Case Update: Ramirez v. M.L. Management Co. , et al.
Plaintiff's child was bitten by a dog at a park adjacent to an apartment complex where she was a tenant. As a result, plaintiff sued the apartment management company and others. The dog was owned by another tenant. The apartment complex did not own the park but advertised the park, as a feature of the apartment complex. The apartment complex's rules prohibited the type of dog that bit Plaintiff's child. The tenant dog owner had two dogs, which were prohibited by the rules. There were reports that the dogs had menaced other tenants, and one tenant claimed to have reported the dogs to the apartment's management company; however, the apartment manager never asked the owner to remove the dogs from the premises. The Fourth District Court of Appeal reversed the trial court's grant of summary judgment in favor of the apartment management company. The court reasoned that a landowner, in this case the apartment management company, could be liable to a business invitee (the victim tenant and her child), for injuries occurring off the premises where the apartment management company knew that the invitees were using adjacent lands for purposes connected with the business invitation. Distinguishing other cases where there was no relationship between the victim and the landowner, the court concluded that the landlord owed a duty to its tenants to protect them from dangerous dogs on adjacent property where the landlord utilized the adjacent property to promote his business interests.

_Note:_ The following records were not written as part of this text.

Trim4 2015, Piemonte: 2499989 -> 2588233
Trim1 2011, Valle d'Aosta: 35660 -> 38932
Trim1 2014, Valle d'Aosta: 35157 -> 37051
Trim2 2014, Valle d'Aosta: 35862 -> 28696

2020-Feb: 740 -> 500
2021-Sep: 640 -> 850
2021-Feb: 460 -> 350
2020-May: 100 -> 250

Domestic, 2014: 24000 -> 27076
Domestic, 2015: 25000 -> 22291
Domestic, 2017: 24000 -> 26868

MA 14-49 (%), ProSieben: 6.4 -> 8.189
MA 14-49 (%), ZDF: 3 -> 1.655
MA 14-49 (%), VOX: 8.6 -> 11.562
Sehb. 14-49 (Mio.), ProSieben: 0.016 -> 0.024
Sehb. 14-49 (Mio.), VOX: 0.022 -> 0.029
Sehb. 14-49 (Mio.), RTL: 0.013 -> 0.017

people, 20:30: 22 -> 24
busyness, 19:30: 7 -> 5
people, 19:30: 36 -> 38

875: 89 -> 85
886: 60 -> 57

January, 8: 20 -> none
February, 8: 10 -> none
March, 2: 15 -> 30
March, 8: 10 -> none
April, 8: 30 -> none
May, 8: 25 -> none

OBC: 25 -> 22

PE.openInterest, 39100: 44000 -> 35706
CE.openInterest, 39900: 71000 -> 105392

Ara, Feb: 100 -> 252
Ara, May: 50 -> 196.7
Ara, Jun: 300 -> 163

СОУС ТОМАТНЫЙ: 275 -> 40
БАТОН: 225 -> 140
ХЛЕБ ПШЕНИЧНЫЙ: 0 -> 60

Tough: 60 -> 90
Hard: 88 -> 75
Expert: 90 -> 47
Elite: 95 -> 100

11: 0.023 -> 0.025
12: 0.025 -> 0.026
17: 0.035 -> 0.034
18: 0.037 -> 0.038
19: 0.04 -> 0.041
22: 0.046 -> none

Summary Judgment obtained in a civil rights action on behalf of regional Airport District
The Firm recently obtained a summary judgment dismissing all claims on behalf of a regional Airport District and several law enforcement officers working for the Airport District in a federal court action, where the plaintiffs claimed the Airport and law enforcement officers conspired to deprive them and their company of certain constitutional due process protections related to their use of the Airport property and access to the Airport grounds. Plaintiffs claimed the Airport and officers conspired to deprive plaintiffs of access to their hangar and to secured areas of the Airport grounds, which precluded them from doing business and caused their business to shut down. They also claimed certain of their office and hangar space was unconstitutionally searched and seized, and that their badge access to the secured portion of the Airport grounds was unconstitutionally taken away. The Federal Judge ruled against plaintiff on all constitutional grounds, granting summary judgment that no unconstitutional deprivation of rights occurred. The Appeal of the Judge's ruling was Dismissed by the Eleventh U.S. Circuit Court of Appeals.